Ma fu l’architetto Giacomo Amato la mente coordinatrice di quella felice stagione artistica palermitana, tra la fine del Seicento e l’inizio del Settecento, da cui scaturì una produzione raffinata e di altissimo livello qualitativo – spesso a destinazione e su committenza viceregia, oltre che nobiliare ed ecclesiastica – che contribuì ad aprire ulteriormente verso l’Europa la capitale del Viceregno di Sicilia.
Giacomo Amato, orientato in direzione di un classicismo barocco nella sua opera architettonica, ma essenzialmente eclettico in altre attività che lo vedono estroso ideatore di raffinati oggetti d’arte decorativa e applicata, rappresenta “una sorta di polo di riferimento, di catalizzatore di energie sparse, di organizzatore e mentore raffinato” (Paolini). Nella ristretta cerchia dei suoi diretti collaboratori troviamo gli interpreti preferiti e congeniali delle sue invenzioni: valenti disegnatori come Antonino Grano o Pietro Dell’Aquila, abili stuccatori coordinati dalla personalità eminente di Giacomo Serpotta, scelte maestranze di orafi, corallari, ebanisti, intagliatori.
Afferma il Prof. Avv. Emmanuele F. M. Emanuele, Presidente della Fondazione Terzo Pilastro – Italia e Mediterraneo che ha promosso e realizzato la mostra: «Sono molto lieto di inaugurare a Palermo questa imponente e raffinata esposizione, che ha peraltro come cornice principale un luogo meraviglioso, ovvero l’Oratorio dei Bianchi fondato a metà del Cinquecento dalla Compagnia del Santissimo Crocifisso, composta da gentiluomini ed ecclesiastici ed attualmente di pertinenza di Palazzo Abatellis. Sono parimenti felice che la mostra metta nel dovuto risalto altresì la figura dell’architetto Giacomo Amato, protagonista di una prestigiosa monografia realizzata – anch’essa quest’anno – dalla Fondazione Terzo Pilastro con la collaborazione della casa editrice De Luca, e il cui metodo di progettazione mette in evidenza la grandissima modernità del Cantiere Barocco Siciliano: uno spazio poliedrico in cui la produzione (d'architettura, di effimero, di arredi, mobili e oggetti preziosi) risultava da una prolungata e quasi consumata collaborazione tra Amato e i molti artisti – tra cui, appunto, Serpotta – che lavoravano in Bottega, i quali interagivano sul foglio così come nel cantiere, inaugurando una nuova partnership davvero rivoluzionaria rispetto all'Italia dell’epoca, con un sistema di divisione del lavoro che era al contempo creativo, efficace e dinamico. Questa mostra, infine, documenta stupendamente anche i profondi rapporti intercorsi tra la Sicilia, il Mediterraneo e la Spagna in età moderna, attraverso la committenza privilegiata dei Viceré spagnoli, che richiesero più volte la collaborazione professionale della Bottega Amato: un “viaggio” virtuale, dunque, che intende riportare idealmente la mia amata città d’origine – culla della cultura e della grandezza del Mediterraneo fin dai tempi di Ruggero II e di suo nipote Federico II di Svevia, il quale amava farsi chiamare più di ogni altra cosa “Re di Sicilia” – ai fasti del Barocco siciliano a cavallo tra Sei e Settecento.».

* [Estratto dei dati]
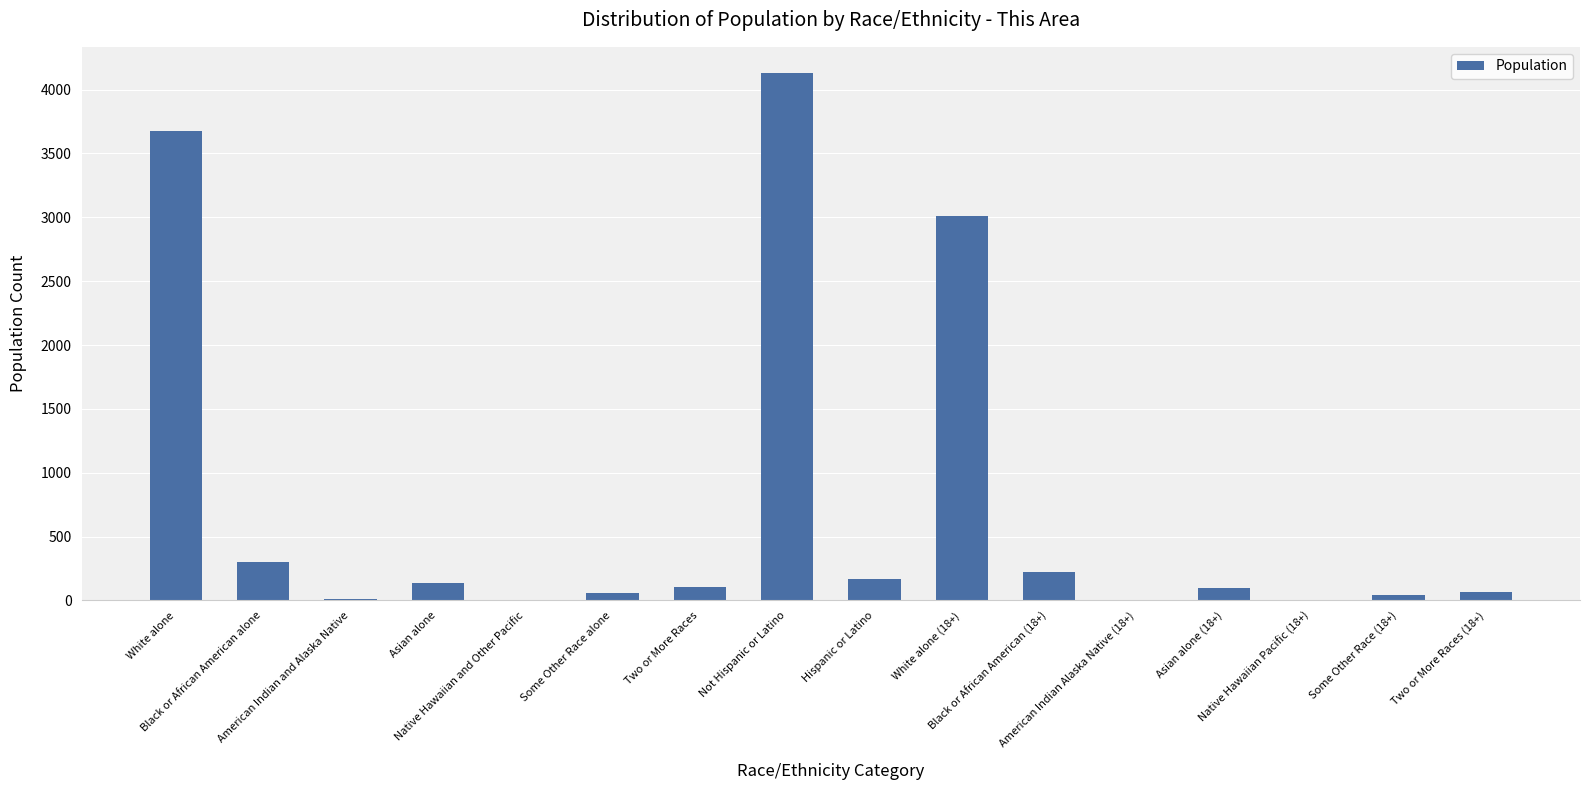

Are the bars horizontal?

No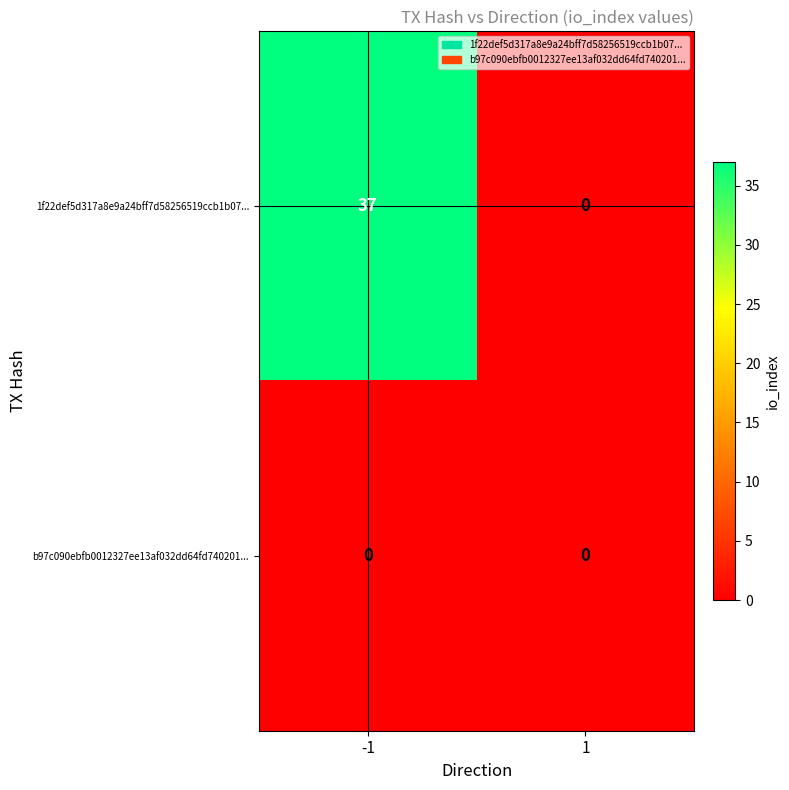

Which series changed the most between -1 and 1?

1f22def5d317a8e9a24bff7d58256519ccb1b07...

* [Compiti da svolgere]
**a.** Nel testo su Giacomo Amato, chi coordinava gli abili stuccatori della cerchia di Amato?
**b.** Riporta, per favore, il passo del testo su Giacomo Amato che inizia con "Ma fu l’architetto" e termina con "Viceregno di Sicilia.".

* [Esercizi svolti]
**a.** Giacomo Serpotta.

**b.**
Ma fu l’architetto Giacomo Amato la mente coordinatrice di quella felice stagione artistica palermitana, tra la fine del Seicento e l’inizio del Settecento, da cui scaturì una produzione raffinata e di altissimo livello qualitativo – spesso a destinazione e su committenza viceregia, oltre che nobiliare ed ecclesiastica – che contribuì ad aprire ulteriormente verso l’Europa la capitale del Viceregno di Sicilia.